Recent falls in the market make it easier to choose a dividend of the week as yields have risen across the board. However markets have a habit of pushing beyond what you think is reasonable so once again, as has been the case with most of our recent dividends of the week, we will err on the side of caution. This week we are looking at National Grid. The shares have been hit very hard in the recent market falls, which is unusual for a safe haven stock. Having said that they also recently went ex-dividend on June 5th, which would account for 26p of the fall. The shares have fallen sharply from 847p to 712p and are not that far above their 52 week low.
Given the very nature of their business, National Grid should be a core holding for most portfolios and now looks like a good time to investigate the stock. The recently announced new dividend policy is not as generous as the previous one, but they have stated that dividends will rise ‘at least in line with RPI inflation’. The company has been steadily increasing its return on capital employed in both the UK and the US in recent years and has made a good start to the new financial year with a positive outlook in the recent final results. Analyst are predicting that earnings will be flat to slightly down this year.

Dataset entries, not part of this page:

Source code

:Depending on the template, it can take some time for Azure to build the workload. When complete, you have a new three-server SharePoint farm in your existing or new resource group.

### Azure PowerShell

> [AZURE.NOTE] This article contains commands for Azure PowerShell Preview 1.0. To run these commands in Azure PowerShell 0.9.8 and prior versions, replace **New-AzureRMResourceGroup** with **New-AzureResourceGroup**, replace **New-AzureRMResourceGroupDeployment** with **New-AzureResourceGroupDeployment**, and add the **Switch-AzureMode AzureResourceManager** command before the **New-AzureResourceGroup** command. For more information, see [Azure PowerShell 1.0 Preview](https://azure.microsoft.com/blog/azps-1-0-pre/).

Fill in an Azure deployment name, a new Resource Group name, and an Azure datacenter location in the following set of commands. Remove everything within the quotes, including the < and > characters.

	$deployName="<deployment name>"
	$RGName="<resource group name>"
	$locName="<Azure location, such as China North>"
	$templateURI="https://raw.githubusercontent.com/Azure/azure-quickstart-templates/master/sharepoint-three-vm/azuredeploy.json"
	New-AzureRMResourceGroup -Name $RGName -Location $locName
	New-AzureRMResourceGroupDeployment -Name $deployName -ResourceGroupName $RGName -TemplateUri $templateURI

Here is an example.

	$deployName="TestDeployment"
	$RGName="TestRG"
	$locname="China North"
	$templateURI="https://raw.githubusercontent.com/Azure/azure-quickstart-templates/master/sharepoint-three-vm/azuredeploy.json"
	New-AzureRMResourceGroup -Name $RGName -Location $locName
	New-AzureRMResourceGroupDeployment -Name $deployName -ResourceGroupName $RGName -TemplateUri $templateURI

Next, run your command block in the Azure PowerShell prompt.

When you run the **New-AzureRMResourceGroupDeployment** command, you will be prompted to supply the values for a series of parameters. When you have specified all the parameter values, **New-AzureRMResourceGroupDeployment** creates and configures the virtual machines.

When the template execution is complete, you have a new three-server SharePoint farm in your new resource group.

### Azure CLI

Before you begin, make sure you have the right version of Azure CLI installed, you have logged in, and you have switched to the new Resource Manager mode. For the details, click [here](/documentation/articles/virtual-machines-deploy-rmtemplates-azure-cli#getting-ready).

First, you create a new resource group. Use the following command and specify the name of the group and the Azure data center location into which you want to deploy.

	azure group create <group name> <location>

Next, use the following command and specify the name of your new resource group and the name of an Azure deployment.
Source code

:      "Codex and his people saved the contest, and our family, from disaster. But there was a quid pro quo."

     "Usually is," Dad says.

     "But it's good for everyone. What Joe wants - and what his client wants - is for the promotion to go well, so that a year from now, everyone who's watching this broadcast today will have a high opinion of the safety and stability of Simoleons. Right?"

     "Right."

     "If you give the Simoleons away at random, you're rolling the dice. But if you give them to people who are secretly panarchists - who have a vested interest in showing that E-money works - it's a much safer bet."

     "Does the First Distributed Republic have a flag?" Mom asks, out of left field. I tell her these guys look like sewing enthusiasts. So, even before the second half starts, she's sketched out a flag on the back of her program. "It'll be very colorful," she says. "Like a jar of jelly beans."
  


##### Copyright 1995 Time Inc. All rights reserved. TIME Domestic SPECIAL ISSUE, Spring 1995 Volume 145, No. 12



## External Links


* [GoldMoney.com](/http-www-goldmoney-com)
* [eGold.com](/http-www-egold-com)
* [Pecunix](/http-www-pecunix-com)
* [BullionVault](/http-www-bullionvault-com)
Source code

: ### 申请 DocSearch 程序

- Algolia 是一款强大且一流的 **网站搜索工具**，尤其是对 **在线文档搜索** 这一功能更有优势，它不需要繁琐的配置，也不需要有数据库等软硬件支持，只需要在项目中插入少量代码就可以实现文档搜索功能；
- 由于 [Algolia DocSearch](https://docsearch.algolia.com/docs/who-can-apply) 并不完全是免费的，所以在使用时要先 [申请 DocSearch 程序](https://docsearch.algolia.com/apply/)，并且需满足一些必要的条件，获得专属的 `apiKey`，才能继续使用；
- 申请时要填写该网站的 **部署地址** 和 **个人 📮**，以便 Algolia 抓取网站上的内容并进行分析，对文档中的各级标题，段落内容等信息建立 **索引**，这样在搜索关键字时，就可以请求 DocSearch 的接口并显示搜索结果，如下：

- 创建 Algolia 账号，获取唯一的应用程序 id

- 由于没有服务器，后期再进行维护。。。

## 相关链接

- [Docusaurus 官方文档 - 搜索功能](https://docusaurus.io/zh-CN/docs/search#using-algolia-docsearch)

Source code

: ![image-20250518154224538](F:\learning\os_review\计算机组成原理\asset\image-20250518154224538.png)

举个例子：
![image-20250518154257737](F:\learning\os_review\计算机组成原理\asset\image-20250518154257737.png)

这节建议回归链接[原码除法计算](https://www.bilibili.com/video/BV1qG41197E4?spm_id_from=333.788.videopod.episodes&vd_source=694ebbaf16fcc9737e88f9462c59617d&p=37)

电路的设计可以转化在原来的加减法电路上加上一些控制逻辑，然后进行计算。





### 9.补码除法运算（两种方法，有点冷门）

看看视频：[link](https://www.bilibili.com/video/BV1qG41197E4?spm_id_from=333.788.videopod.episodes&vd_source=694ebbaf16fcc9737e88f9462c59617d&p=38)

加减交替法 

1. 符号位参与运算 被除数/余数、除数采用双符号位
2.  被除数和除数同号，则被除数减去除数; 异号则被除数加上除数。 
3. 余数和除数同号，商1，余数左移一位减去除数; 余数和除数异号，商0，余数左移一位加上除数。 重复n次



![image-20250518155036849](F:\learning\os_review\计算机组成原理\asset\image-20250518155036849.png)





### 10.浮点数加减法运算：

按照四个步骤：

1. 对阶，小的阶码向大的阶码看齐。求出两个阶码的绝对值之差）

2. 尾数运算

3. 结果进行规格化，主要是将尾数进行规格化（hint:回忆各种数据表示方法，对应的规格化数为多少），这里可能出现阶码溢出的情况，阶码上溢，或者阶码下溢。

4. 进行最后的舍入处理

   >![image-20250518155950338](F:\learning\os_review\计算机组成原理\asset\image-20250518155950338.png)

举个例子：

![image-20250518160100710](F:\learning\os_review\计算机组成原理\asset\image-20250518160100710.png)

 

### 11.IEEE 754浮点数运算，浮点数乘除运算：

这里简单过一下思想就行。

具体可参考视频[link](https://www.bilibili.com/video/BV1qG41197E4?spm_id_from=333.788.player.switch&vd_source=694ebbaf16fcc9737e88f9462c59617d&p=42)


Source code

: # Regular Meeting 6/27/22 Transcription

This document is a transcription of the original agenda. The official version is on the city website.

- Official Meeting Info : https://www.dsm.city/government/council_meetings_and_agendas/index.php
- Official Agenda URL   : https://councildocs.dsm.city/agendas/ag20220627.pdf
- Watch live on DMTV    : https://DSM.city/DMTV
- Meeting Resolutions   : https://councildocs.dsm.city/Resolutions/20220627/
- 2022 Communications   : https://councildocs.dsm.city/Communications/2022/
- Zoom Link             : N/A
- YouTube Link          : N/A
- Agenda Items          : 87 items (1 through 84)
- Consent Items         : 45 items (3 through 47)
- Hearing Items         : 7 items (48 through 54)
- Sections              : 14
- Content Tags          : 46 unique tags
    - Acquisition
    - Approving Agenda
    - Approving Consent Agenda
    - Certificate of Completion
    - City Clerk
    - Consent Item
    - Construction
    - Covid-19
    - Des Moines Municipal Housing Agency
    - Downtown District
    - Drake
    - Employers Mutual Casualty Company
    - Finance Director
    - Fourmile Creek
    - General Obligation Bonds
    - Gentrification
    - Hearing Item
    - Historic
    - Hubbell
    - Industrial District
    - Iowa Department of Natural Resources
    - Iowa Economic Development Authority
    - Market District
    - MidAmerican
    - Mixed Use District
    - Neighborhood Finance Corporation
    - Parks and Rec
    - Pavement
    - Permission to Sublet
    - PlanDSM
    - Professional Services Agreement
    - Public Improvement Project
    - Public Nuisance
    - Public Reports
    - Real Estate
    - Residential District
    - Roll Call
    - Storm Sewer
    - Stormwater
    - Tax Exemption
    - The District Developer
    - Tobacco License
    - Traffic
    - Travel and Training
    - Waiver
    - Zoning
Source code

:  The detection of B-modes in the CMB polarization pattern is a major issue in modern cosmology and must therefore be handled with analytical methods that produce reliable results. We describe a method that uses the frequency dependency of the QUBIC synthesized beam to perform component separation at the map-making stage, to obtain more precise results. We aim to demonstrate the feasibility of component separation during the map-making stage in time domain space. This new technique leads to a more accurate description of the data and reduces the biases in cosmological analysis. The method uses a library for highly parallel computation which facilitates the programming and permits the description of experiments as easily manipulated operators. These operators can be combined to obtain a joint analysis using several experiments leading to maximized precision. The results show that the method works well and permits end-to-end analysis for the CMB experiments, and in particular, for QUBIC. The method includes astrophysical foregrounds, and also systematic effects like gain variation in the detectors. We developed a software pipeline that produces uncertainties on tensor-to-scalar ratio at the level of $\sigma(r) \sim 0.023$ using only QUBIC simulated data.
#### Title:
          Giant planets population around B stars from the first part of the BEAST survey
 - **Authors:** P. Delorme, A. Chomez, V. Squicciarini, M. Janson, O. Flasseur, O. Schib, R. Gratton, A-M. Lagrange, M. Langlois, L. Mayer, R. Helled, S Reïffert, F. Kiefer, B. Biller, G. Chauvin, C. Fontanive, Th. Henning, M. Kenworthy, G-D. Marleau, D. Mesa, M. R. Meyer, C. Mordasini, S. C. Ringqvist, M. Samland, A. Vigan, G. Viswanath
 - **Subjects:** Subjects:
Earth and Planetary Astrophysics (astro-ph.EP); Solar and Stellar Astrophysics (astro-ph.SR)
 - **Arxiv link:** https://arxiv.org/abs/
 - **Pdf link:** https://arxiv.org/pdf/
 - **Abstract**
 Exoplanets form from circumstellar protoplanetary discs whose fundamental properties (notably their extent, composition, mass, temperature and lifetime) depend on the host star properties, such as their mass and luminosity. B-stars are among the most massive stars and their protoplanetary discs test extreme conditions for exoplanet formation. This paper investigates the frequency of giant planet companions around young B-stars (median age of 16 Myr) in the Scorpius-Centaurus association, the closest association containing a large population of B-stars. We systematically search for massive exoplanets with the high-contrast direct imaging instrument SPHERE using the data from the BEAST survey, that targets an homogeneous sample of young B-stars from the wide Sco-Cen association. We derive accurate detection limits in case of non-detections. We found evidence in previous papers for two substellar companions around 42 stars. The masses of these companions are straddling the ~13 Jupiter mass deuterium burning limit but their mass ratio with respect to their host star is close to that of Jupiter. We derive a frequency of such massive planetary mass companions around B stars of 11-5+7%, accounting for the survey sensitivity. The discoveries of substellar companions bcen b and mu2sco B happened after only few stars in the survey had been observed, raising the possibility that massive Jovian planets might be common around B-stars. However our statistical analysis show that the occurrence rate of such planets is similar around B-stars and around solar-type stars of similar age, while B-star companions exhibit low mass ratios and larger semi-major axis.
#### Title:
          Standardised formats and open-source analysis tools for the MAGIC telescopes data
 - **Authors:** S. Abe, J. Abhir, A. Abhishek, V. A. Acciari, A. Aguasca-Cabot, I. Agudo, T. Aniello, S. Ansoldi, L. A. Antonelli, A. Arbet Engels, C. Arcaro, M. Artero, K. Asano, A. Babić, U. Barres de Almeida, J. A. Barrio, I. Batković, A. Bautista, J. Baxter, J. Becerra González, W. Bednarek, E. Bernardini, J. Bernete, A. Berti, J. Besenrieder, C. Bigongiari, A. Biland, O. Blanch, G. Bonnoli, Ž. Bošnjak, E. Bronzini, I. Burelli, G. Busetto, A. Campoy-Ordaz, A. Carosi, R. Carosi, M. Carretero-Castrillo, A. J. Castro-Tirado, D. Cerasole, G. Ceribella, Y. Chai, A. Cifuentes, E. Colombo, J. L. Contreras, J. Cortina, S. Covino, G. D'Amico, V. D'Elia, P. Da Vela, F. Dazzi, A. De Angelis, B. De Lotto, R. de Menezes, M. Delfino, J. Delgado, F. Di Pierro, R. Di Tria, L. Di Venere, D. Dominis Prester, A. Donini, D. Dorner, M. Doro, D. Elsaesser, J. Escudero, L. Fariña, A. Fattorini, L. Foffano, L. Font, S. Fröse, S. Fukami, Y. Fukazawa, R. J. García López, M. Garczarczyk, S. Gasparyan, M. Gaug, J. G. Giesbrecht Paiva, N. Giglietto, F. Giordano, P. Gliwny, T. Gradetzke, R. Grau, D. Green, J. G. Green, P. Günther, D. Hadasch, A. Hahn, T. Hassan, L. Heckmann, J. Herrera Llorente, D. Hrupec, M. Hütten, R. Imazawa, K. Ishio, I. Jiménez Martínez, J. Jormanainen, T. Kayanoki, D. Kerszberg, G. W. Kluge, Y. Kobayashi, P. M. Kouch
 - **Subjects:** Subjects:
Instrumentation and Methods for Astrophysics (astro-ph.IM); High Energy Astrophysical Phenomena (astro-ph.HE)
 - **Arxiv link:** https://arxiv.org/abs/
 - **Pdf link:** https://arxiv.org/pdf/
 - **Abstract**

The main reason for holding National Grid is its safe dividend and there is no reason why this situation should not continue. It managed a 12% increase in earnings per share last year which is a bonus. Overall, earnings have grown 60% over the past six years from 35.2p per share to 56.1p per share in the year to March 2013. It is on a P/E of around 13x, which is not screamingly cheap, but does reflect the safe nature of the stock, the steady if unspectacular growth in earnings and of course the inflation protected dividend. Given the recent sharp fall in the share price, now is a good time to look at National grid.